We should also not wonder, then, that McLaren likes Rob Bell's arguments for finding what he considers to be better ways of telling the Jesus story.
McLaren then moves to another major point in his essay:
Next Dr. Mohler races around third base with the popular epithet 'liberal.' He accuses those of us who differ with the prevailing view on hell as "pushing Protestant Liberalism –just about a century late…. This is just a reissue of the powerless message of theological liberalism… This is the traditional liberal line."
Well, I do not use liberal as an epithet, though such usage is regrettably common. I teach systematic and historical theology, and in the theological world, the term "liberal" has a very clear meaning, especially when associated with the movement known, clearly enough, as Protestant Liberalism.
My argument that the emerging church in general, and Rob Bell's new book in particular, is a new presentation of Protestant Liberalism is simply true, and has been noted by other readers of Bell's book, including some congenial to him. He practically repeats arguments put forth by leading liberal figures such as Rudolf Bultmann - including his argument that modern men and women simply do not believe in heaven and hell. Bultmann called for a method of "demythologizing" the New Testament in order to remove what he then called its mythological elements. Rob Bell's proposals in Love Wins are really just a form of Bultmannianism Lite.
Finally, McLaren agrees with me at "home plate," though with a very different application:
Finally Dr. Mohler strides across home plate with a point I actually agree with: "At the end of the day, a secular society feels no need to attend or support secularized churches with a secularized theology."
True enough (if by "secular" you mean "without any reference to God"), but the rub for many who identify as conservatives, I think, is that for them, secularism only comes in one flavor: liberal.
To more and more of us these days, conservative Evangelical/fundamentalist theology looks and sounds more and more like secular conservatism - economic and political - simply dressed up in religious language. If that's the case, even if Dr. Mohler is right in every detail of his critique, he'd still be wise to apply the flip side of his warning to his own beloved community.
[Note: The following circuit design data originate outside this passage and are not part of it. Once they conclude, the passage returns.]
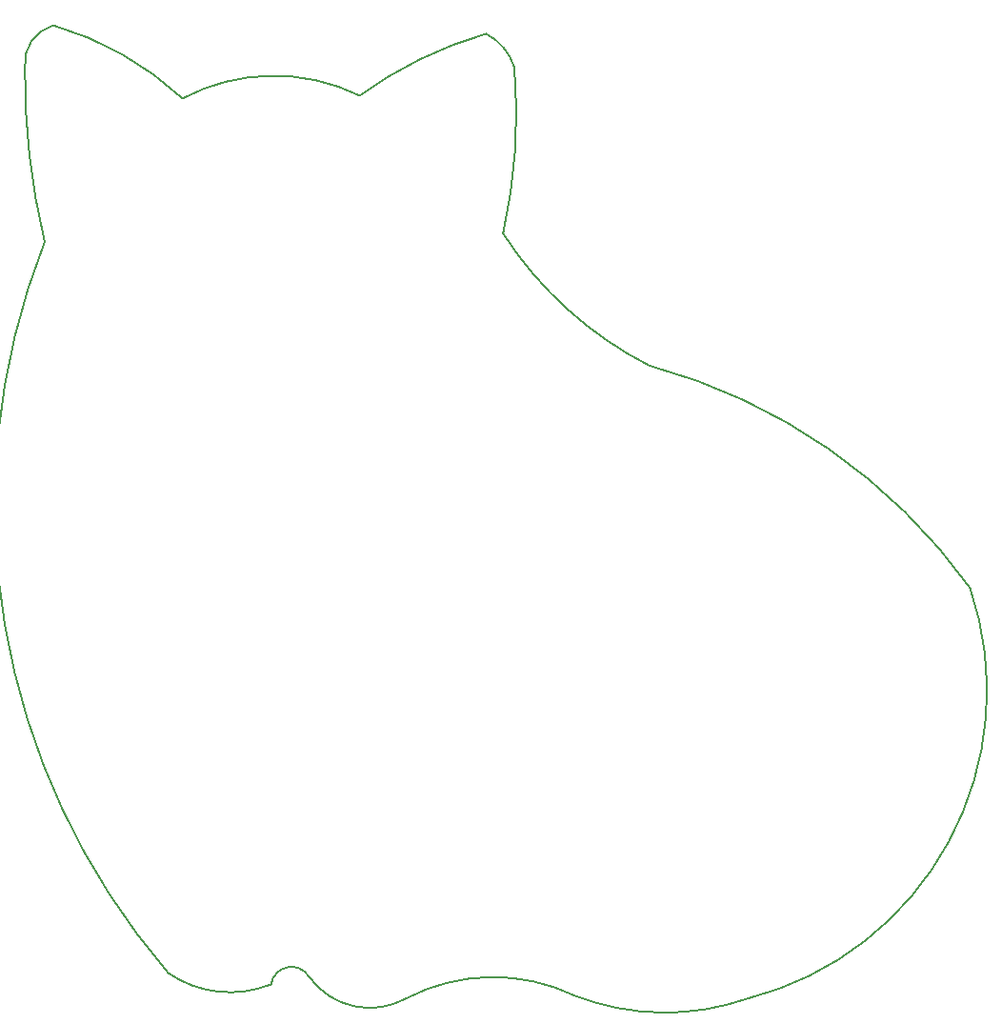
<source format=gbr>
%TF.GenerationSoftware,KiCad,Pcbnew,(6.0.9)*%
%TF.CreationDate,2022-12-22T23:35:39-05:00*%
%TF.ProjectId,Multipurpose_4Layer_Project,4d756c74-6970-4757-9270-6f73655f344c,rev?*%
%TF.SameCoordinates,Original*%
%TF.FileFunction,Legend,Bot*%
%TF.FilePolarity,Positive*%
%FSLAX46Y46*%
G04 Gerber Fmt 4.6, Leading zero omitted, Abs format (unit mm)*
G04 Created by KiCad (PCBNEW (6.0.9)) date 2022-12-22 23:35:39*
%MOMM*%
%LPD*%
G01*
G04 APERTURE LIST*
%ADD10C,0.200000*%
G04 APERTURE END LIST*
D10*
X109580022Y-51330070D02*
G75*
G03*
X107080001Y-55079998I975878J-3358930D01*
G01*
X119830010Y-135579984D02*
G75*
G03*
X128949206Y-136579998I5494890J8028984D01*
G01*
X155949215Y-137579975D02*
G75*
G03*
X171330001Y-137829998I8028285J20661275D01*
G01*
X149579987Y-69830007D02*
G75*
G03*
X162580001Y-81579998I28238013J18175607D01*
G01*
X132329998Y-135892914D02*
G75*
G03*
X140949206Y-137829998I5393202J3853014D01*
G01*
X171330001Y-137829997D02*
G75*
G03*
X191080000Y-101330000I-6980291J27370327D01*
G01*
X150579983Y-55080004D02*
G75*
G03*
X148080001Y-52079998I-4853983J-1503296D01*
G01*
X155949213Y-137579984D02*
G75*
G03*
X140949206Y-137829998I-7251013J-15063616D01*
G01*
X121079998Y-57830002D02*
G75*
G03*
X109580001Y-51329998I-19441498J-20973398D01*
G01*
X108829998Y-70579997D02*
G75*
G03*
X119830001Y-135579998I59374632J-23382753D01*
G01*
X149580001Y-69829998D02*
G75*
G03*
X150580001Y-55079998I-47564301J10633598D01*
G01*
X148080003Y-52080006D02*
G75*
G03*
X136830001Y-57579998I10081897J-34877794D01*
G01*
X136830000Y-57579999D02*
G75*
G03*
X121080001Y-57829998I-7629960J-15562561D01*
G01*
X191079999Y-101330000D02*
G75*
G03*
X162580001Y-81579998I-41944459J-30089150D01*
G01*
X107079994Y-55079998D02*
G75*
G03*
X108830001Y-70579998I63380506J-692902D01*
G01*
X132329969Y-135892932D02*
G75*
G03*
X128949206Y-136579998I-1562869J-970968D01*
G01*
M02*

</source>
And, in return, I must say that McLaren lands a firm punch with this statement. He is profoundly right in seeing much of presumably conservative Christianity as a sell-out to the idols of the day and a new form of Culture Christianity. He is right to challenge us to call this what it is and to root it out.
But, if we follow his own methodology and program, how could we do this? If we cannot know what the Gospel really is - if we cannot know the Gospel on any definite terms - how can we know a false gospel when we see one?
Thankfully, we can know. We do know. We are not left in the dark, and we do not have only a "community library" to consult. We have the Bible and all of the Bible. We are accountable to it all, and it is all true, trustworthy, authoritative, sufficient, and, with the aid of the Holy Spirit, clear in its message.
This is why a response to Love Wins was necessary, and why a response to Brian McLaren is now in order. He is to be credited with taking theology seriously, with making clear arguments, and with a willingness to engage the conversation. I return his candor with my own, and I am ever more convinced of why this controversy is both inevitable and clarifying.
We are talking about two rival understandings of the Gospel here - two very different understandings of theology, Gospel, Bible, doctrine, and the totality of the Christian faith. Both sides in this controversy understand what is at stake.
And that, dear reader, is why this conversation must continue.